> _РАБОЧЕЕ ЗАДАНИЕ_: Перепишите часть отрывка ниже, начиная со слов «На трудном перевале» и заканчивая словами «радости захлестнула меня.», заменив «телеграмма» на «депеша».

> _ВЫБРАННЫЙ ОТРЫВОК_:
На трудном перевале - Александр Верховский
Шрифт:
Интервал:
Закладка:
Волнение Левгофта передалось мне.
— Ведь это же революция! — воскликнул я.
— Сомнений быть не может. Такая же телеграмма принята радиостанцией и из Царского Села.
На минуту мы оба замолчали. Волна безудержной радости захлестнула меня.
«Все, что мешало России жить и развиваться, теперь [168] сломано, — думал я. — Можно начинать строить новую жизнь, новую Россию, в которой уже не будет места жалким халупам, крытым соломой, в которой будет достаток и свобода. Но что станет с армией?» Радость сменилась тревогой. Неужели будет так, как и во времена Великой Французской революции: офицеры-монархисты, поднятые на штыки; разграбленные денежные ящики; бегство перед неприятелем развалившейся королевской армии в 1792 году... Понадобилось два года войны для того, чтобы создать новую армию революции.
— Как к этому известию отнеслось офицерство? — спросил я.
— По-разному. Одни радуются, другие плачут, — отвечал Левгофт.
— Если офицеры сразу и решительно не примкнут к революции, армия и флот могут сломаться перед лицом неприятеля.
— Особенно в Севастополе. Может произойти непоправимое. Слишком много крови пролито здесь в 1905 и 1912 годах. Слишком многие офицеры в этом деле лично замараны. Вы знаете, что передовой в военном отношении адмирал Каськов в 1912 году был председателем полевого суда над матросами и что на его совести восемь смертных приговоров?
Я этого не знал.
— Это еще не все. Убиты командующий Балтийским флотом адмирал Непенин, а также ряд офицеров штаба. дмирала Вирена, одного из участников подавления восстания 1905 года в Кронштадте, пытавшегося противиться разраставшейся революции, возмущенные матросы растерзали.
Тот, кто не видел своими глазами всех подлостей царского строя, не пережил всей муки, которую пережил я за годы войны, не поймет той радости, с которой я встретил революцию. Отныне конец всему тому, что я видел под Бялой, в Карпатах, в Румынии, конец бессмысленным жертвам. Армия и флот получат достойных вождей! Но я радовался не только этому. Я думал о том, что революция откроет широкие возможности развития, которое задерживалось царским строем.

> _ПОКАЗАННЫЙ МАТЕРИАЛ_:
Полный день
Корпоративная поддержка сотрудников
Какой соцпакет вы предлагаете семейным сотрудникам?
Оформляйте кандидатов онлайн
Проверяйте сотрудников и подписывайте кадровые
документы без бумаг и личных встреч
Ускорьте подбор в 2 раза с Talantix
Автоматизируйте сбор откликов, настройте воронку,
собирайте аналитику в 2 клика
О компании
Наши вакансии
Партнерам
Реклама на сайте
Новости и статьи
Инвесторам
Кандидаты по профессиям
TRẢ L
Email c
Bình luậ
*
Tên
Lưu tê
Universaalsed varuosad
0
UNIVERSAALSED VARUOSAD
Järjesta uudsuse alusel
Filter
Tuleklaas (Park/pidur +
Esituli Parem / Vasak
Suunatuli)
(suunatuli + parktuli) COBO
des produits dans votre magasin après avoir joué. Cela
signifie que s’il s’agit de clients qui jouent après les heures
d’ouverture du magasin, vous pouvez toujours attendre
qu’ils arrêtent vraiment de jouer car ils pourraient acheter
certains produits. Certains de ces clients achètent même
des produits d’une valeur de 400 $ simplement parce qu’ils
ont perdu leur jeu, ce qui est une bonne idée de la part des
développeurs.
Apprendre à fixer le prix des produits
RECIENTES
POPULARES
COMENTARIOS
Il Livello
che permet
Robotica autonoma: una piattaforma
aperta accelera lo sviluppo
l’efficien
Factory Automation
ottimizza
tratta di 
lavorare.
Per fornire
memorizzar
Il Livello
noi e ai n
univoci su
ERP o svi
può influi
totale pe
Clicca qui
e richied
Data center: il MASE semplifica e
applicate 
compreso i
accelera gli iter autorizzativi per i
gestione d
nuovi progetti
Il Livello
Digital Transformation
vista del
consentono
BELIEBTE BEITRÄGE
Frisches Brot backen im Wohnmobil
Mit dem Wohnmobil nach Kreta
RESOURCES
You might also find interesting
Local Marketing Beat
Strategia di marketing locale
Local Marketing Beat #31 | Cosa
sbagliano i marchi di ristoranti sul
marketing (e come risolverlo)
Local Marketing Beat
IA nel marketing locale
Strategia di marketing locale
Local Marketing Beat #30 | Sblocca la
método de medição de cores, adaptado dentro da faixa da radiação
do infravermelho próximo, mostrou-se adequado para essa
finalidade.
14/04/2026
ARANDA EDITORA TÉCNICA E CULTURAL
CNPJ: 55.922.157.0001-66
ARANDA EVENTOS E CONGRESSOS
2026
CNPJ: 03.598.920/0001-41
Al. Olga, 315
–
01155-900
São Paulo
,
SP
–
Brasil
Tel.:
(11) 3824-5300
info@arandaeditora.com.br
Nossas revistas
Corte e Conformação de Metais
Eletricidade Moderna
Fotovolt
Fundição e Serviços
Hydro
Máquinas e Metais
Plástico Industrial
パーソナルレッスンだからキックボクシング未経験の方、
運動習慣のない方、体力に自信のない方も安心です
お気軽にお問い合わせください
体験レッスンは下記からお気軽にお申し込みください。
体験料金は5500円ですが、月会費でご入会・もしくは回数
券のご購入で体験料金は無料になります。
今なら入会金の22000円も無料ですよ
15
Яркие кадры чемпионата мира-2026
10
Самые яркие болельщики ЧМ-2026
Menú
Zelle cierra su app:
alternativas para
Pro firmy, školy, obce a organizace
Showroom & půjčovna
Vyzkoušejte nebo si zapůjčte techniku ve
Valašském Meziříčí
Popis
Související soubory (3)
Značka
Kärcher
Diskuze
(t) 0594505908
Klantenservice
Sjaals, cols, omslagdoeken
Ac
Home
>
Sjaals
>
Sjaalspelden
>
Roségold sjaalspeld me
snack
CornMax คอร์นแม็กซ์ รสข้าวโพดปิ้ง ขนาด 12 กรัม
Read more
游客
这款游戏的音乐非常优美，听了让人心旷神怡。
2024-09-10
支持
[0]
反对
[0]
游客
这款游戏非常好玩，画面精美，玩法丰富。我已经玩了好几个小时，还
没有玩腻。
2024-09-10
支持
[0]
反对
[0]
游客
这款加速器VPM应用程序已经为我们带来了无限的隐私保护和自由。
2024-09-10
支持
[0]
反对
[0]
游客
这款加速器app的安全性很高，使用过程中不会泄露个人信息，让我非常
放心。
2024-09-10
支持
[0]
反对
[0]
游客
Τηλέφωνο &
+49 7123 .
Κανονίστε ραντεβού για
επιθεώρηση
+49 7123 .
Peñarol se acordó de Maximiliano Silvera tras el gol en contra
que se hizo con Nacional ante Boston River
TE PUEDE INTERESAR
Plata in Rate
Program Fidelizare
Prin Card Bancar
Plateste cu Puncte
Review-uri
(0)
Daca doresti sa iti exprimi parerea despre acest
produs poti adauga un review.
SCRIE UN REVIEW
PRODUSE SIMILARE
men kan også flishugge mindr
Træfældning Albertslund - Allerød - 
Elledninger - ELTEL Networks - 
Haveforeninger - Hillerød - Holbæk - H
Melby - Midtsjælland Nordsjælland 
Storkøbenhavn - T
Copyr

> _ОТВЕТ НА ЗАДАНИЕ_:
На трудном перевале - Александр Верховский
Шрифт:
Интервал:
Закладка:
Волнение Левгофта передалось мне.
— Ведь это же революция! — воскликнул я.
— Сомнений быть не может. Такая же депеша принята радиостанцией и из Царского Села.
На минуту мы оба замолчали. Волна безудержной радости захлестнула меня.